[Given task] Render the material below as a Markdown table with two columns, No. and Text, giving each line its own numbered row and skipping blank lines. Leave the pictures out of the table.
— START Records for processing —
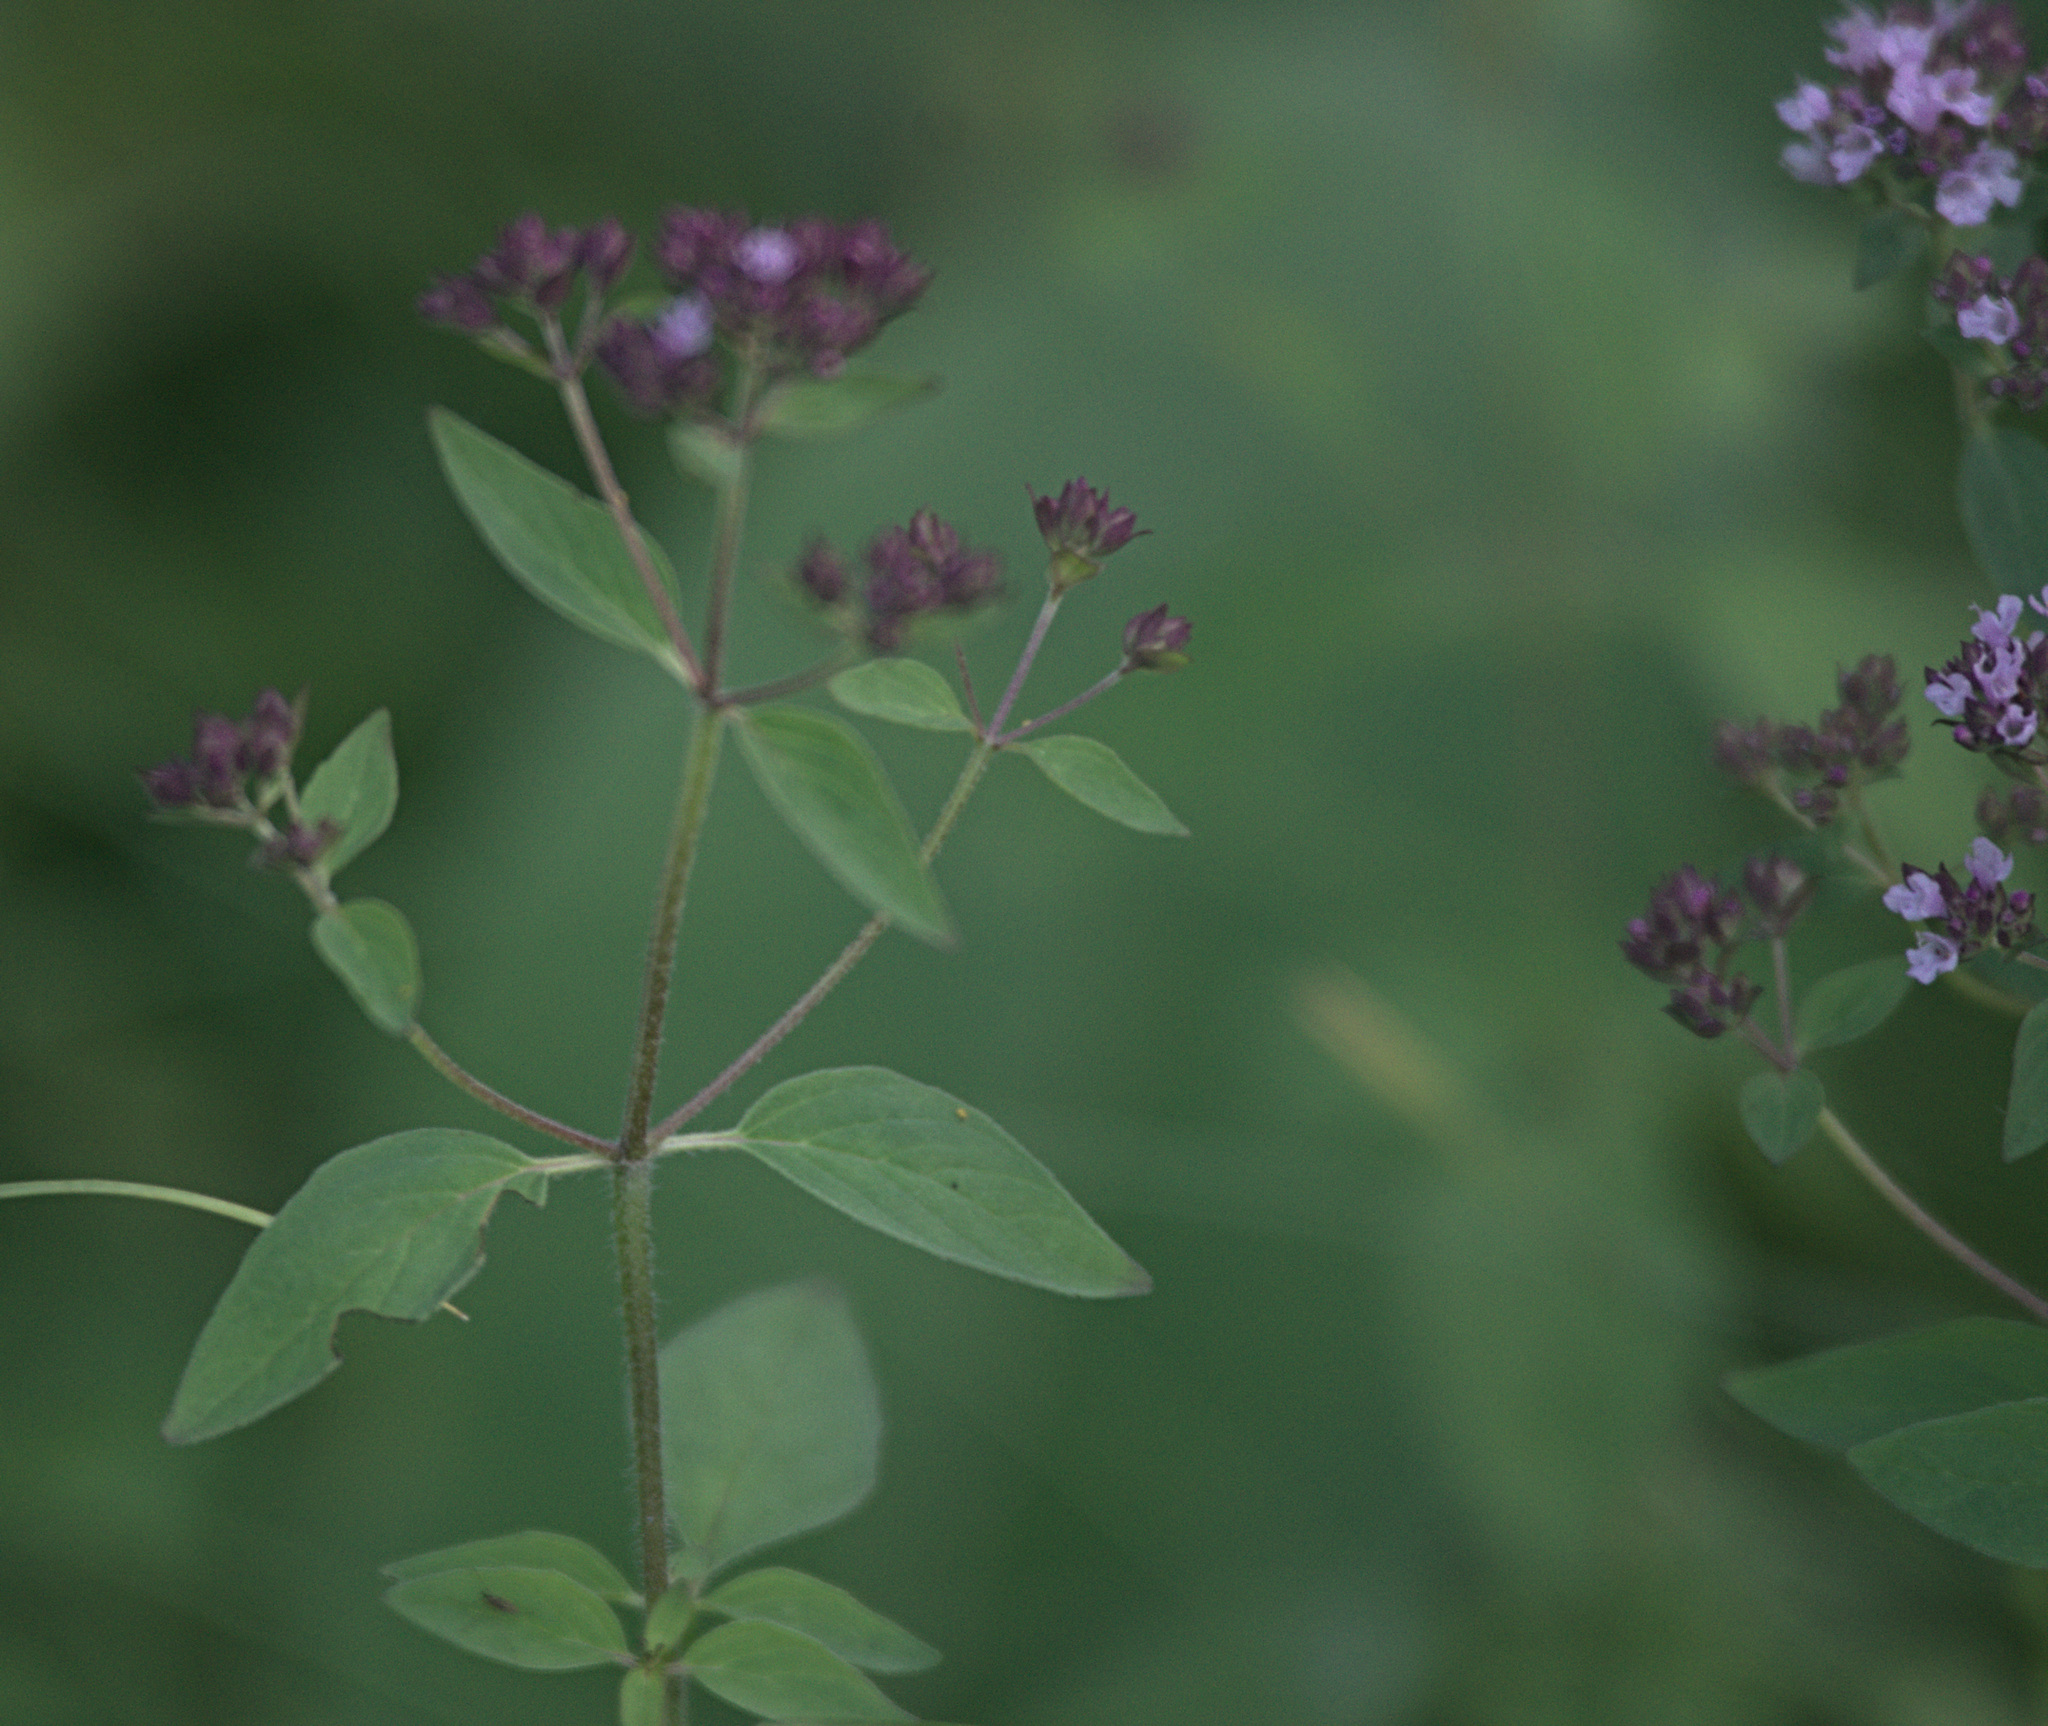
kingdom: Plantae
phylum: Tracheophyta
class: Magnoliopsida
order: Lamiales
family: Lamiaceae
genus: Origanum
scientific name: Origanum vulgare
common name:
— END Records for processing —
[Expected answer]
| No. | Text |
|---|---|
| 1 | kingdom: Plantae |
| 2 | phylum: Tracheophyta |
| 3 | class: Magnoliopsida |
| 4 | order: Lamiales |
| 5 | family: Lamiaceae |
| 6 | genus: Origanum |
| 7 | scientific name: Origanum vulgare |
| 8 | common name: |